Fang Quangang, Kong Weili, Zhou Huaping, Pang Yilin, Liu Haiyun
Department of Laboratory, Jiangxi Provincial People's Hospital, The First Affiliated Hospital of Nanchang Medical College, Nangchang, 330000, China.
Zhejiang Provincial Key Laboratory of Medical Genetics, School of Laboratory Medicine and Life Sciences, Wenzhou Medical University, Wenzhou, 325035, Zhejiang, China.
Eur J Med Res. 2025 Jul 30;30(1):689. doi: 10.1186/s40001-025-02953-1.
Systemic lupus erythematosus (SLE) is an incurable autoimmune disease that affects body tissues, but it can be managed with medication. Although therapeutic strategies for SLE have advanced, the underlying molecular mechanisms driving disease pathogenesis remain incompletely understood.

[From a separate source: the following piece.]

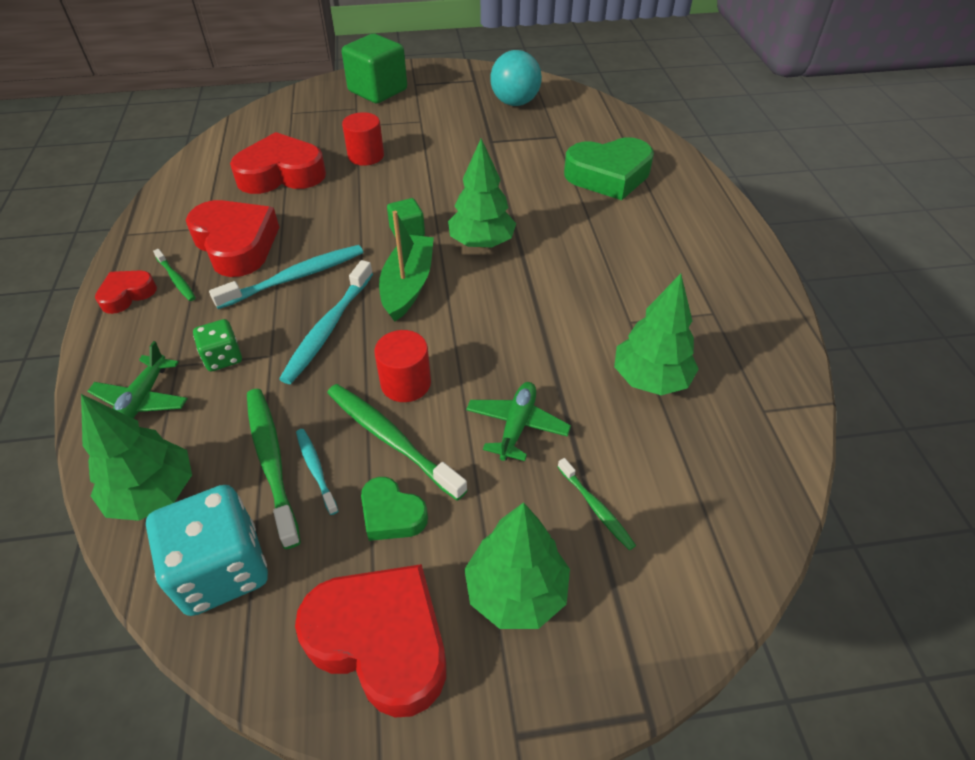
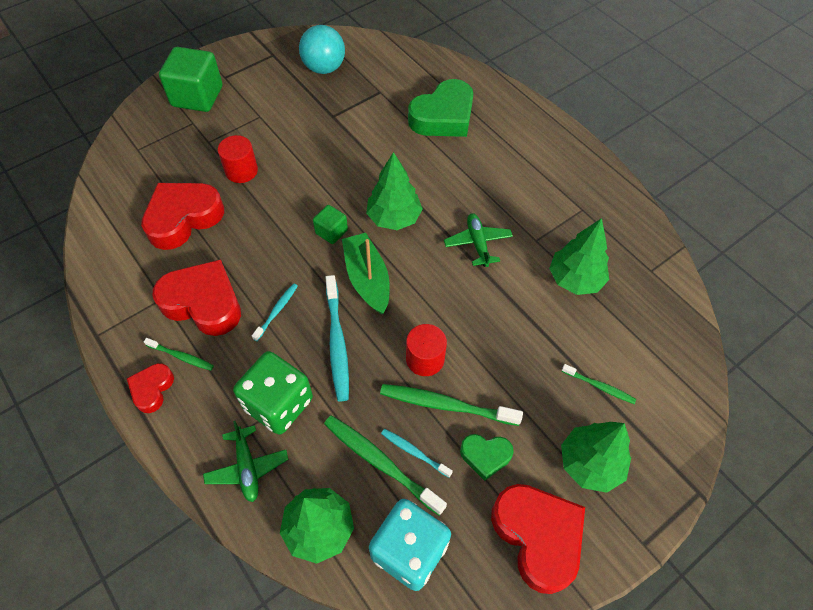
camera: 30 degrees left, 10 degrees up
green dice [193,319,242,371] -> green dice [233,351,313,435], size x1.87
turquoise toothbrush [209,245,363,309] -> turquoise toothbrush [252,283,298,341], size x0.55
red heart [295,564,446,718] -> red heart turned 60 degrees clockwise [491,484,585,594]
green plane [466,382,571,461] -> green plane moved to [444,213,513,267]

This study analyzed gene expression data from three GEO microarray datasets to explore immunity-related differentially expressed genes (DEGs) in SLE. Using WGCNA, we identified gene modules and integrated them with immune-related DEGs to find candidate hub genes, which were validated using RT-qPCR. We constructed a PPI network and performed gene enrichment analysis to identify nine hub genes through ROC curve analysis. We confirmed the link between these hub genes and immune cells, conducted GSEA, and predicted drugs, miRNAs, and transcription factors (TFs) targeting these genes. LASSO and ROC analyses validated a model using immunity-related DEGs.

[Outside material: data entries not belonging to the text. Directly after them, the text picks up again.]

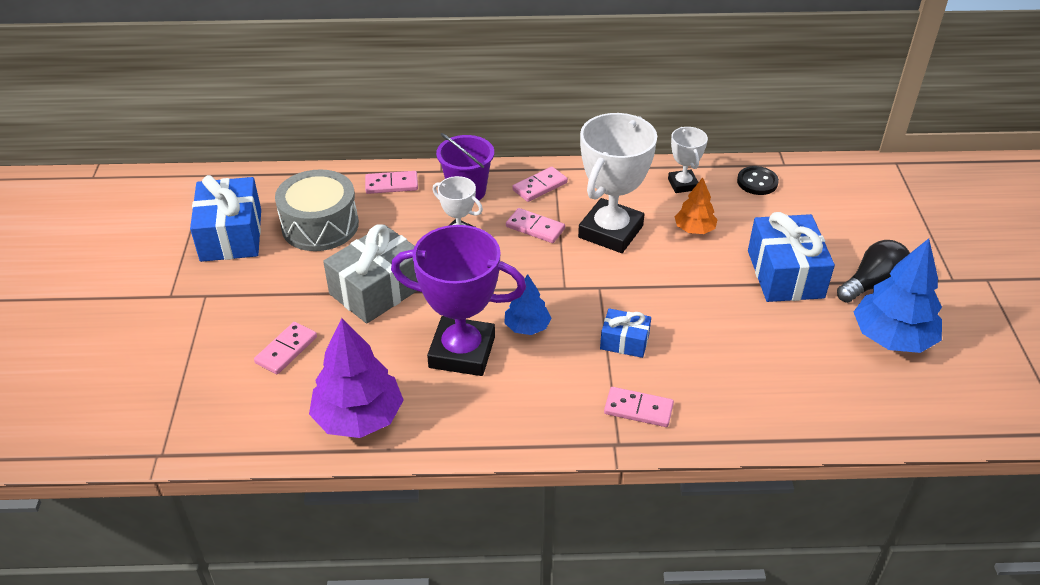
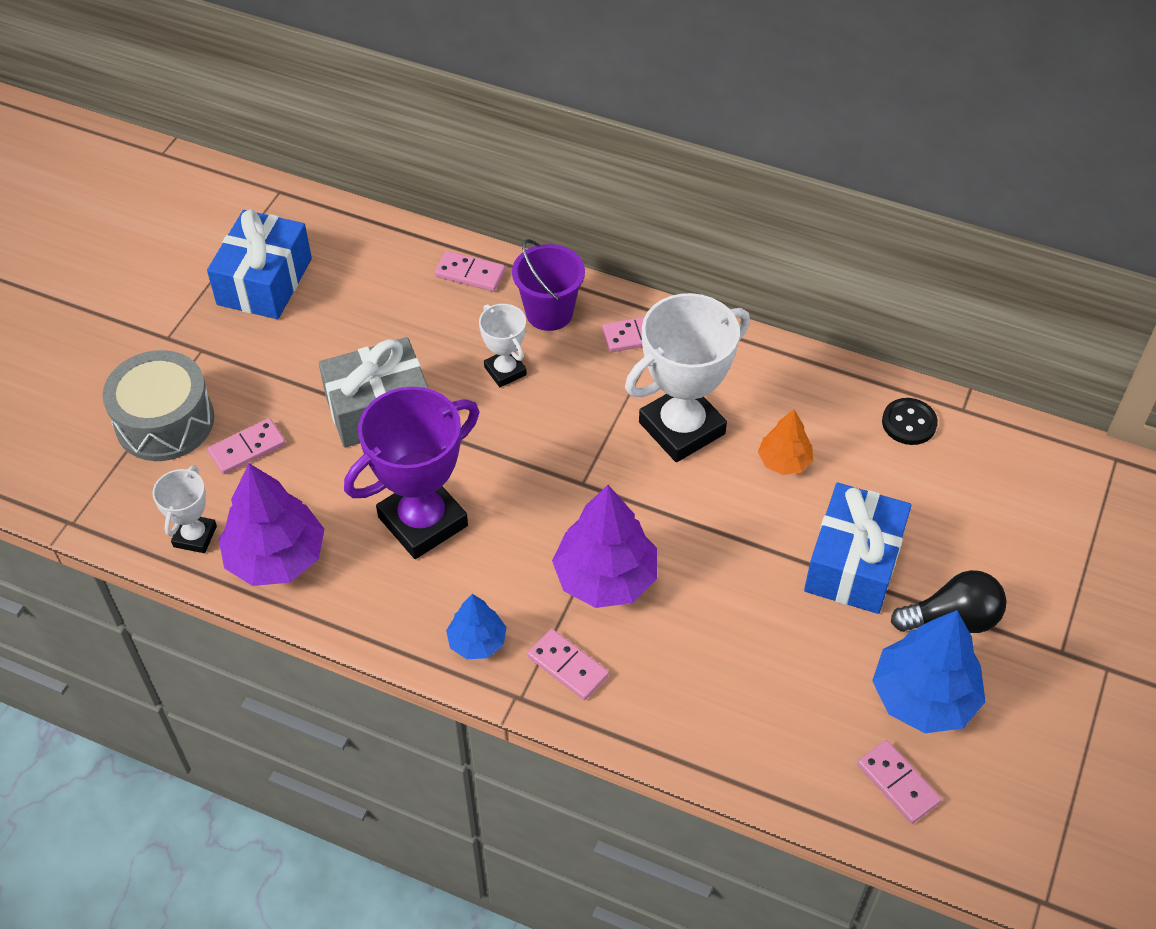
camera: 25 degrees right, 10 degrees up
grey drum [275,169,359,251] -> grey drum moved to [102,350,214,461]
purple trophy [391,225,526,376] -> purple trophy turned 75 degrees counterclockwise [344,387,479,559]
blue tree [504,274,551,335] -> blue tree moved to [446,594,507,659]
pink domino [506,208,565,243] -> pink domino moved to [857,740,942,824]
blue gift [600,308,651,358] -> purple tree [552,485,657,608]
white trophy [668,127,708,193] -> white trophy moved to [152,465,217,553]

The forty immune-related DEGs were identified from a total of 1590 DEGs, 452 WGCN module genes, and 1791 immune genes. Nine hub genes (MX1, OAS1, OASL, IRF7, RSAD2, EIF2AK2, ISG15, IFIH1, and STAT1) were highlighted using Cytoscape and ROC analysis, with an AUC greater than 0.7. RT-qPCR confirmed significant overexpression of all hub genes except STAT1 in SLE. ssGSEA and GSEA linked these genes to immune cell infiltration and pathways, including "cell cycle" and "RIG-I-like receptor signaling." A diagnostic model with three immune-related hub genes (MX1, IRF7, and EIF2AK2) demonstrated high accuracy (AUC > 0.8) in distinguishing SLE from healthy controls. Additionally, 9 target drugs, 14 target miRNAs, and 23 TFs were identified for these hub genes.

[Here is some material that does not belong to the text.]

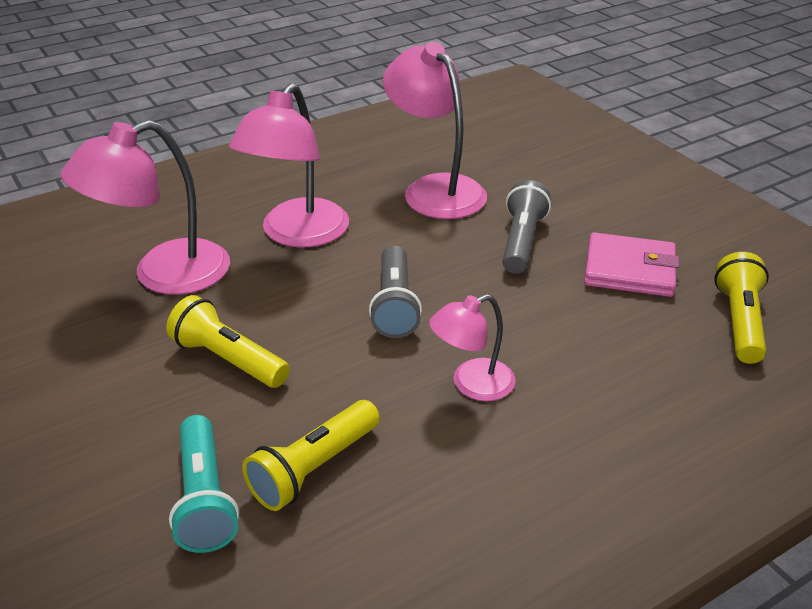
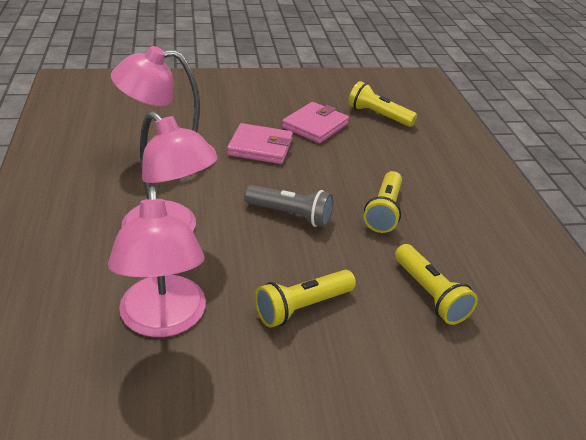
camera: 70 degrees left, 0 degrees up
turquoise flashlight [169,415,239,553] -> none
pink lamp [429,294,516,401] -> yellow flashlight [364,171,402,233]
grey flashlight [503,180,551,274] -> pink wallet [227,123,293,164]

MX1, IRF7, and EIF2AK2 may serve as candidate biomarkers for SLE and warrant further investigation.
系统性红斑狼疮(SLE)是一种无法治愈的自身免疫性疾病,会影响身体组织,但可以通过药物进行控制。尽管针对SLE的治疗策略已经取得进展,但驱动疾病发病机制的潜在分子机制仍未完全了解。
本研究分析了来自三个GEO微阵列数据集的基因表达数据,以探索SLE中与免疫相关的差异表达基因(DEG)。使用加权基因共表达网络分析(WGCNA),我们识别了基因模块,并将它们与免疫相关的DEG整合,以找到候选枢纽基因,并用逆转录定量聚合酶链反应(RT-qPCR)进行验证。我们构建了蛋白质-蛋白质相互作用(PPI)网络,并进行基因富集分析,通过ROC曲线分析识别出9个枢纽基因。我们证实了这些枢纽基因与免疫细胞之间的联系,进行了基因集富集分析(GSEA),并预测了靶向这些基因的药物、微小RNA(miRNA)和转录因子(TF)。套索回归和ROC分析使用免疫相关的DEG验证了一个模型。
从总共1590个DEG、452个WGCNA模块基因和1791个免疫基因中识别出40个与免疫相关的DEG。使用Cytoscape和ROC分析突出显示了9个枢纽基因(MX1, OAS1, OASL, IRF7, RSAD2, EIF2AK2, ISG15, IFIH1和STAT1),曲线下面积(AUC)大于0.7。RT-qPCR证实,除STAT1外,所有枢纽基因在SLE中均显著过表达。单样本基因集富集分析(ssGSEA)和GSEA将这些基因与免疫细胞浸润和途径联系起来,包括“细胞周期”和“视黄酸诱导基因I样受体信号传导”。一个包含三个与免疫相关的枢纽基因(MX1、IRF7和EIF2AK2)的诊断模型在区分SLE与健康对照方面显示出高准确性(AUC>0.8)。此外,可以识别出这些枢纽基因的9种靶向药物、14种靶向miRNA和23种TF。
MX1、IRF7和EIF2AK2可能作为SLE的候选生物标志物,值得进一步研究。